Written task:
Reproduce only this stretch of the listing below: from the line with "Satului românesc etern" through the line with "ل والفلل والشقق", exactly as written, with pictures excluded.

Material for this exercise:

*** Block opens ***

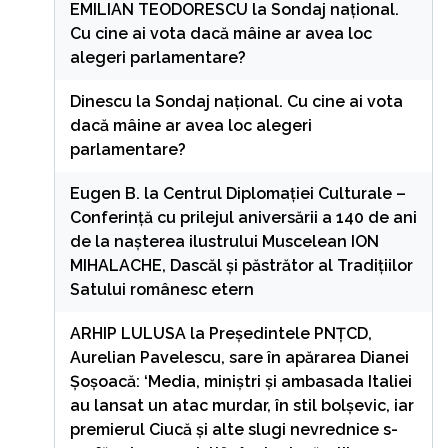
EMILIAN TEODORESCU
la
Sondaj național.
Cu cine ai vota dacă mâine ar avea loc
alegeri parlamentare?
Dinescu
la
Sondaj național. Cu cine ai vota
dacă mâine ar avea loc alegeri
parlamentare?
Eugen B.
la
Centrul Diplomației Culturale –
Conferință cu prilejul aniversării a 140 de ani
de la nașterea ilustrului Muscelean ION
MIHALACHE, Dascăl și păstrător al Tradițiilor
Satului românesc etern
ARHIP LULUSA
la
Președintele PNȚCD,
Aurelian Pavelescu, sare în apărarea Dianei
Șoșoacă: ‘Media, miniștri și ambasada Italiei
au lansat un atac murdar, în stil bolșevic, iar
premierul Ciucă și alte slugi nevrednice s-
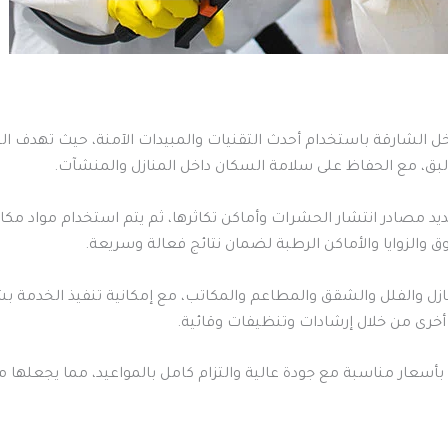
الشارقة باستخدام أحدث التقنيات والمبيدات الآمنة، حيث تهدف الش
ق، مع الحفاظ على سلامة السكان داخل المنازل والمنشآت.
يد مصادر انتشار الحشرات وأماكن تكاثرها، ثم يتم استخدام موا
ق والزوايا والأماكن الرطبة لضمان نتائج فعالة وسريعة.
ل والفلل والشقق والمطاعم والمكاتب، مع إمكانية تنفيذ الخدمة ب
أخرى من خلال إرشادات وتنظيفات وقائية.
أسعار مناسبة مع جودة عالية والتزام كامل بالمواعيد، مما يجعلها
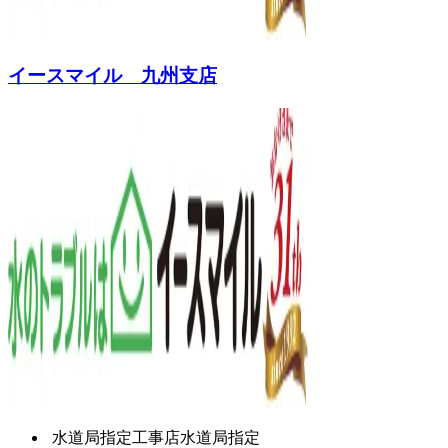
イースマイル 九州支店
水道局指定工事店
水道局指定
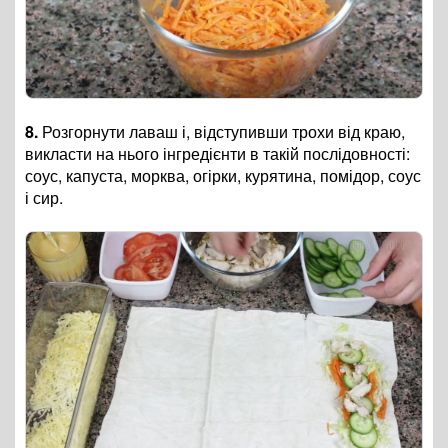
8.
Розгорнути лаваш і, відступивши трохи від краю,
викласти на нього інгредієнти в такій послідовності:
соус, капуста, морква, огірки, курятина, помідор, соус
і сир.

*** Block closes ***

Solution to this problem:
Satului românesc etern
ARHIP LULUSA
la
Președintele PNȚCD,
Aurelian Pavelescu, sare în apărarea Dianei
Șoșoacă: ‘Media, miniștri și ambasada Italiei
au lansat un atac murdar, în stil bolșevic, iar
premierul Ciucă și alte slugi nevrednice s-
الشارقة باستخدام أحدث التقنيات والمبيدات الآمنة، حيث تهدف الش
ق، مع الحفاظ على سلامة السكان داخل المنازل والمنشآت.
يد مصادر انتشار الحشرات وأماكن تكاثرها، ثم يتم استخدام موا
ق والزوايا والأماكن الرطبة لضمان نتائج فعالة وسريعة.
ل والفلل والشقق والمطاعم والمكاتب، مع إمكانية تنفيذ الخدمة ب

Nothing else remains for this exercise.